**ASSIGNED TASK**
Where a record holds a picture, leave the picture out; otherwise repeat every record exactly.

**SOURCE MATERIAL**
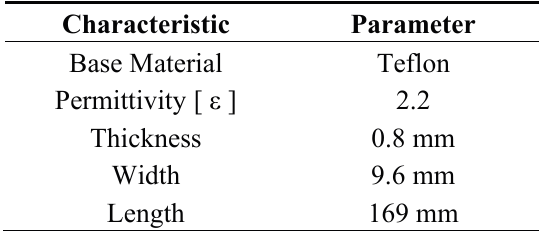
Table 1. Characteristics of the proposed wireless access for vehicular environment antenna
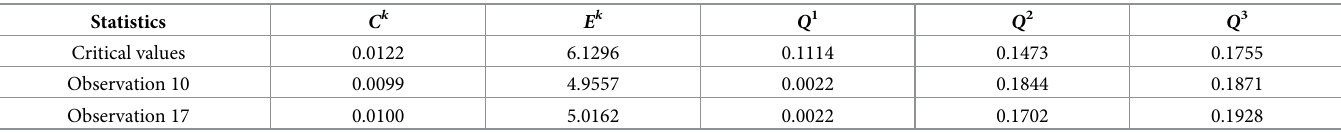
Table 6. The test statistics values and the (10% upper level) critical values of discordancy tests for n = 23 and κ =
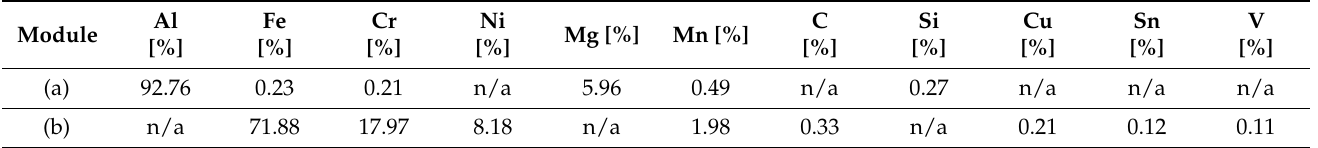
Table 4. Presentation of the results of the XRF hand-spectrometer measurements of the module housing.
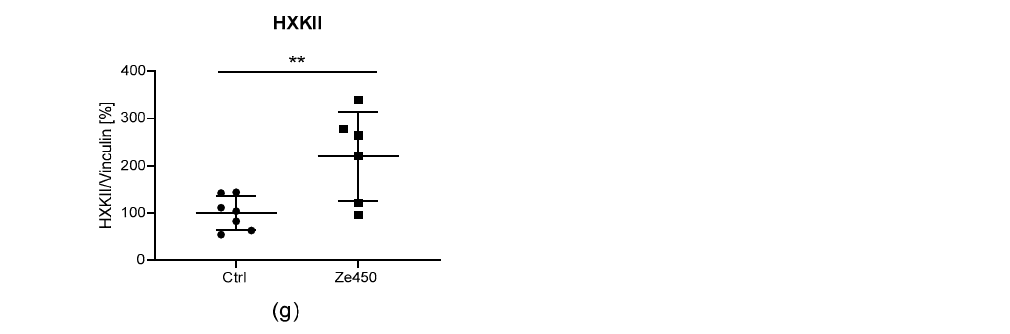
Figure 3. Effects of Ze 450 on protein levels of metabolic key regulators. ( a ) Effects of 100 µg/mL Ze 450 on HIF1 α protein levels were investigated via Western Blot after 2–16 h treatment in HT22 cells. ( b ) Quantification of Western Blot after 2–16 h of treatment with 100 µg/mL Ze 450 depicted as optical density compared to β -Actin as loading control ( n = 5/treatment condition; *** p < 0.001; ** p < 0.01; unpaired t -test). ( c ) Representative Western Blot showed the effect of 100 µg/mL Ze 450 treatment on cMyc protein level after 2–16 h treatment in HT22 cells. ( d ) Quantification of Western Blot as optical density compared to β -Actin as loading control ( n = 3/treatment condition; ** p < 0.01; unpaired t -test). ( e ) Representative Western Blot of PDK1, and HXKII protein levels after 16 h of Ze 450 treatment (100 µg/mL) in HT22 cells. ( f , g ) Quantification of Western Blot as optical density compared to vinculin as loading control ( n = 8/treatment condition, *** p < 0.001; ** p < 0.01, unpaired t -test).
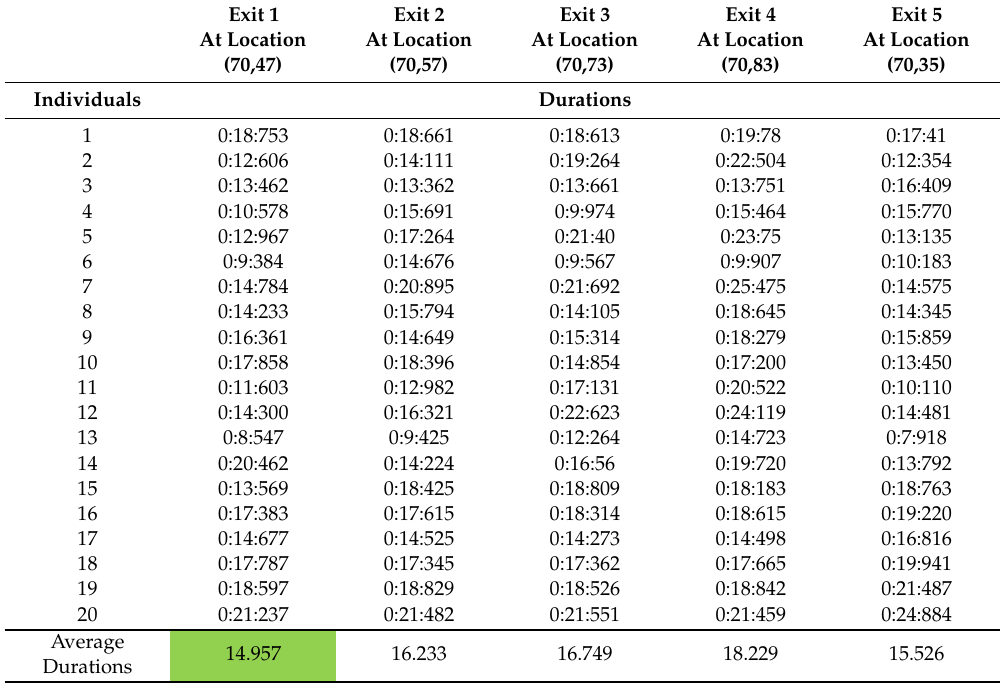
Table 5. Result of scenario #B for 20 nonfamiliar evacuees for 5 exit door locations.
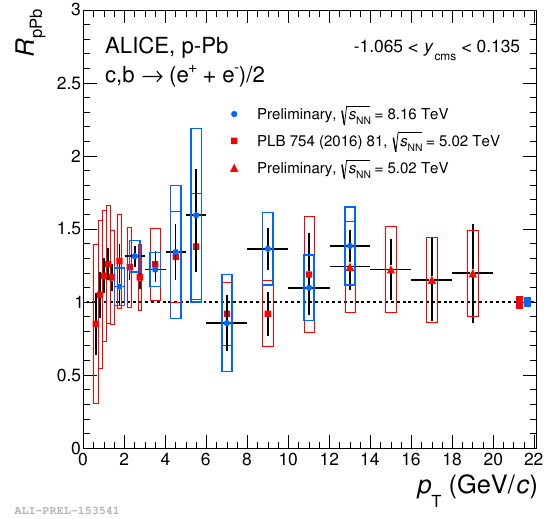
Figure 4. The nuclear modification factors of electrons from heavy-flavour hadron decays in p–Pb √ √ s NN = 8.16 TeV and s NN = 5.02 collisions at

**ANSWER**
Table 1. Characteristics of the proposed wireless access for vehicular environment antenna
Table 6. The test statistics values and the (10% upper level) critical values of discordancy tests for n = 23 and κ =
Table 4. Presentation of the results of the XRF hand-spectrometer measurements of the module housing.
Figure 3. Effects of Ze 450 on protein levels of metabolic key regulators. ( a ) Effects of 100 µg/mL Ze 450 on HIF1 α protein levels were investigated via Western Blot after 2–16 h treatment in HT22 cells. ( b ) Quantification of Western Blot after 2–16 h of treatment with 100 µg/mL Ze 450 depicted as optical density compared to β -Actin as loading control ( n = 5/treatment condition; *** p < 0.001; ** p < 0.01; unpaired t -test). ( c ) Representative Western Blot showed the effect of 100 µg/mL Ze 450 treatment on cMyc protein level after 2–16 h treatment in HT22 cells. ( d ) Quantification of Western Blot as optical density compared to β -Actin as loading control ( n = 3/treatment condition; ** p < 0.01; unpaired t -test). ( e ) Representative Western Blot of PDK1, and HXKII protein levels after 16 h of Ze 450 treatment (100 µg/mL) in HT22 cells. ( f , g ) Quantification of Western Blot as optical density compared to vinculin as loading control ( n = 8/treatment condition, *** p < 0.001; ** p < 0.01, unpaired t -test).
Table 5. Result of scenario #B for 20 nonfamiliar evacuees for 5 exit door locations.
Figure 4. The nuclear modification factors of electrons from heavy-flavour hadron decays in p–Pb √ √ s NN = 8.16 TeV and s NN = 5.02 collisions at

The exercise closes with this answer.